──────── SOURCE MATERIAL ────────

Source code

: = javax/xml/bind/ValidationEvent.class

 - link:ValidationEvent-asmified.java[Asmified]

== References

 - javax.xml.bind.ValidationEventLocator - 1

────────

TASK DESCRIPTION →
Tally the lines of the entries that include the word "bind" and give only the total.

ANSWER BOX →
2